Résumé de la décision
Mme B... A... a saisi la Cour administrative d'appel afin de demander le sursis à exécution d'un jugement du 7 juillet 2016 qui rejetait sa demande d'annulation d'une décision portant obligation de quitter le territoire français. Dans sa requête, elle a également demandé l'injonction au préfet des Bouches du Rhône de lui délivrer une autorisation provisoire de séjour pour travailler. La Cour a rejeté sa requête, estimant que le jugement ne comportait pas de mesures d'exécution susceptibles de faire l'objet d'un sursis, et qu'il n'y avait pas de circonstances justifiant des conséquences difficilement réparables pour l'intéressée.
Arguments pertinents
1. Irrecevabilité des conclusions sur le sursis : La Cour a d'abord souligné que le jugement attaqué, par lequel le tribunal administratif avait rejeté la demande de délivrance d'un titre de séjour, n'emportait aucune mesure d'exécution susceptible d'être suspendue. En application de l'article R. 811-17 du code de justice administrative, le sursis ne peut être accordé qu'en présence de conséquences difficilement réparables et de moyens sérieux. La Cour a donc statué que les demandes de Mme B... A... étaient irrecevables.

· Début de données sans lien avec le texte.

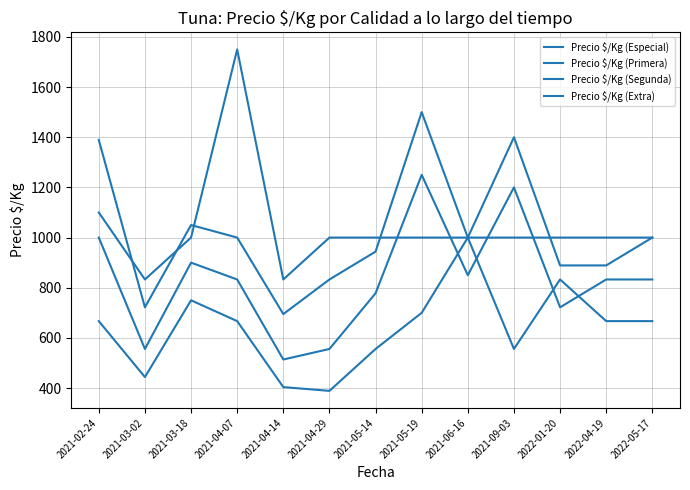

How many categories are shown in the chart?

13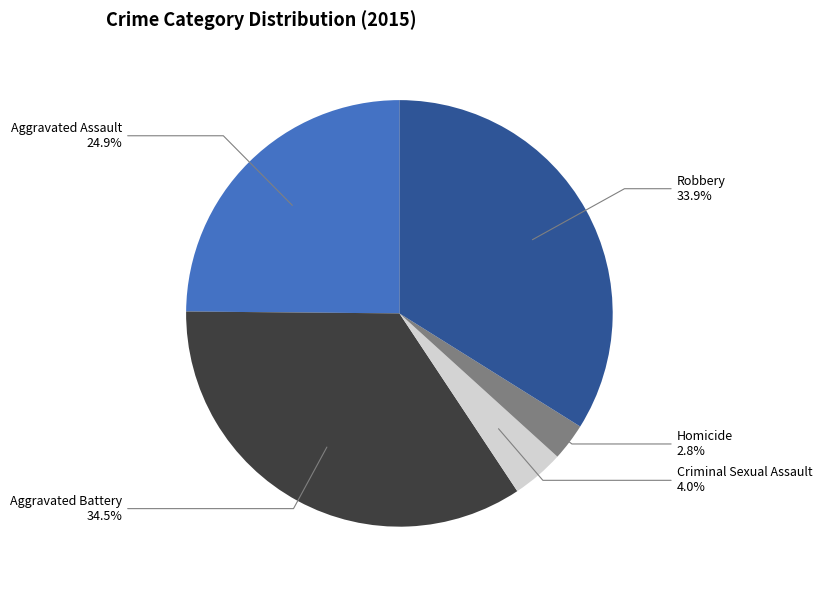

Does any single category account for the majority?

No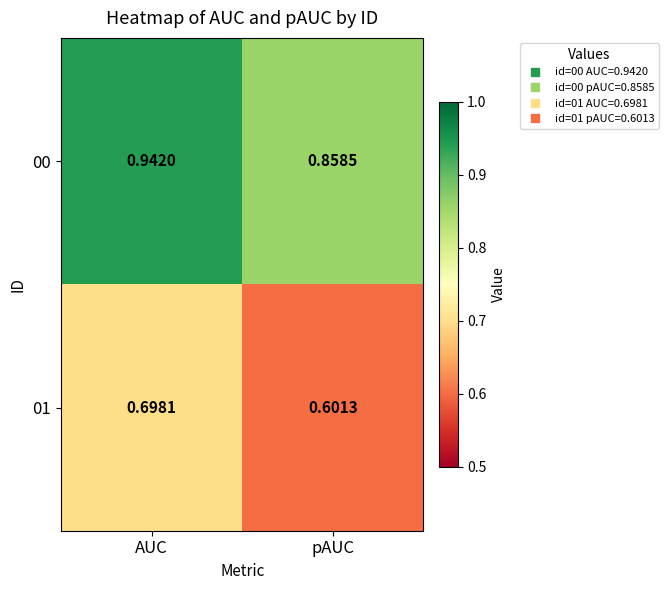

At pAUC, list the series in order from largest to smallest.

00, 01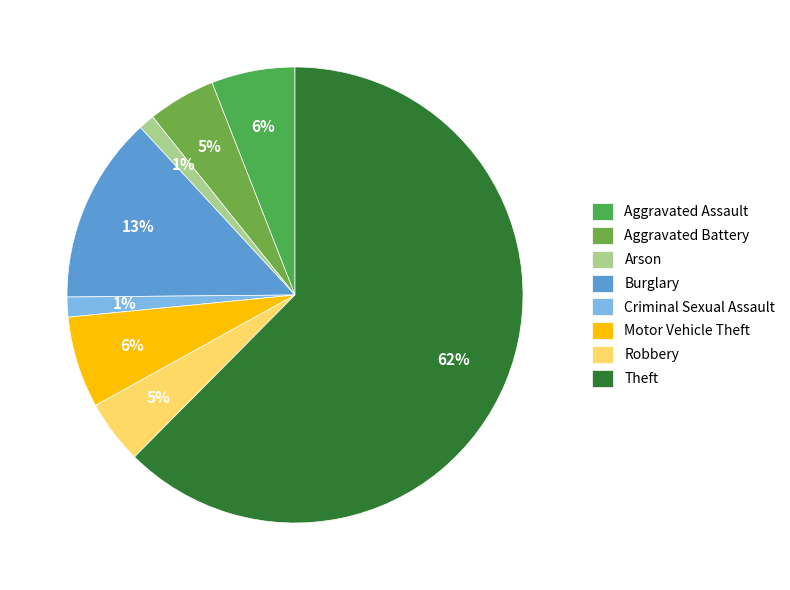

Does any single category account for the majority?

Yes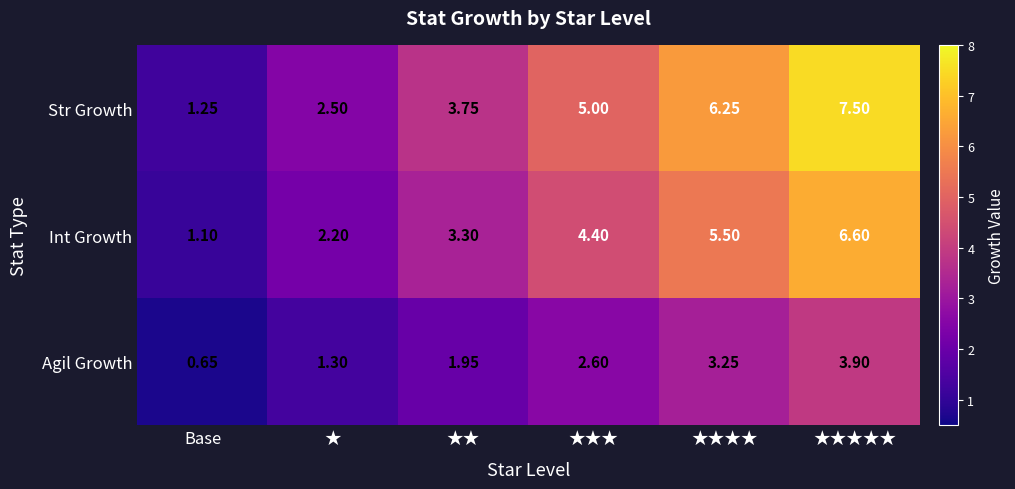

Is the value of Str Growth at ★★★★ greater than the value of Int Growth at ★?

Yes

2. Absence de conséquences difficilement réparables : La Cour a constaté que Mme B... A... n’a pas réussi à prouver que l'éventuelle exécution de l'obligation de quitter le territoire avant la décision sur le fond pouvait entraîner des conséquences difficilement réparables, ce qui constitue un deuxième motif de rejet. La Cour a ainsi décidé que les conditions requises pour un sursis à exécution n'étaient pas satisfaites.

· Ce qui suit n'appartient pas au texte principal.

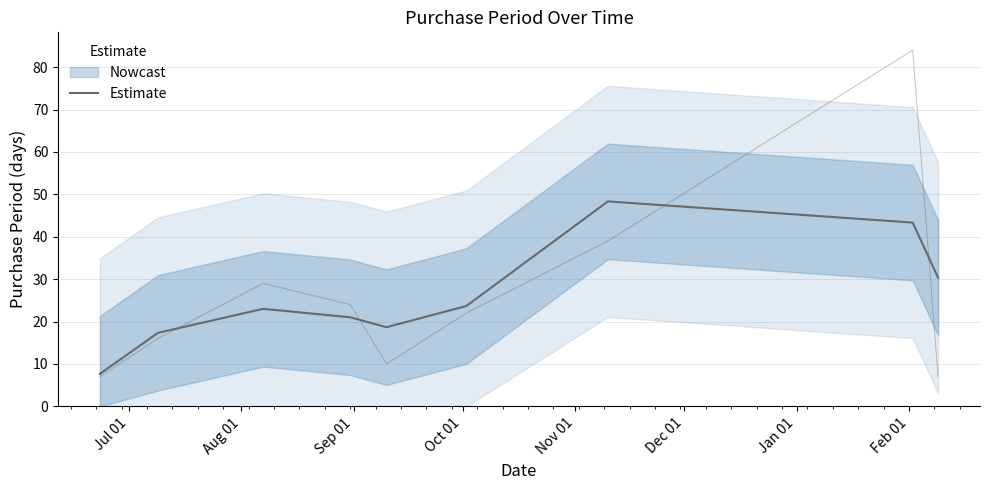

What is the value of the 9th point from the left?

30.3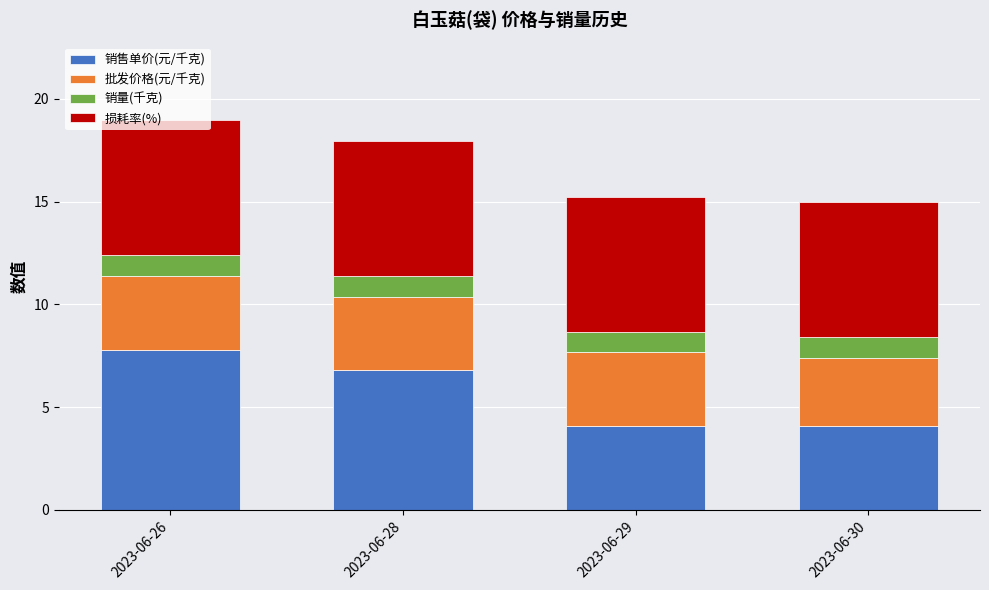

What is the sum of the 销售单价(元/千克) values at 2023-06-30 and 2023-06-26?

11.9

Interprétations et citations légales
Les articles du code de justice administrative sont interprétés de manière stricte dans cette décision :
- Code de justice administrative - Article R. 811-17 : Cet article stipule que : "le sursis peut être ordonné à la demande du requérant si l'exécution de la décision de première instance attaquée risque d'entraîner des conséquences difficilement réparables et si les moyens énoncés dans la requête paraissent sérieux en l'état de l'instruction". La Cour a précisé que les deux conditions de cet article doivent être cumulativement satisfaites pour qu'un sursis à exécution soit accordé.
- Code de justice administrative - Article R. 222-1 : Cet article est mentionné pour expliquer que le président des formations de jugement des cours peut rejeter une demande de sursis. L'application de cet article a conduit la Cour à estimer que le jugement contesté ne contenait aucun effet exécutoire, rendant dès lors la demande de sursis irrecevable.
En somme, cette décision met en exergue l'importance des conditions requises pour obtenir un sursis à l'exécution d'un jugement dans le cadre des contentieux liés au séjour des étrangers, en se basant sur une interprétation rigoureuse des dispositions légales applicables.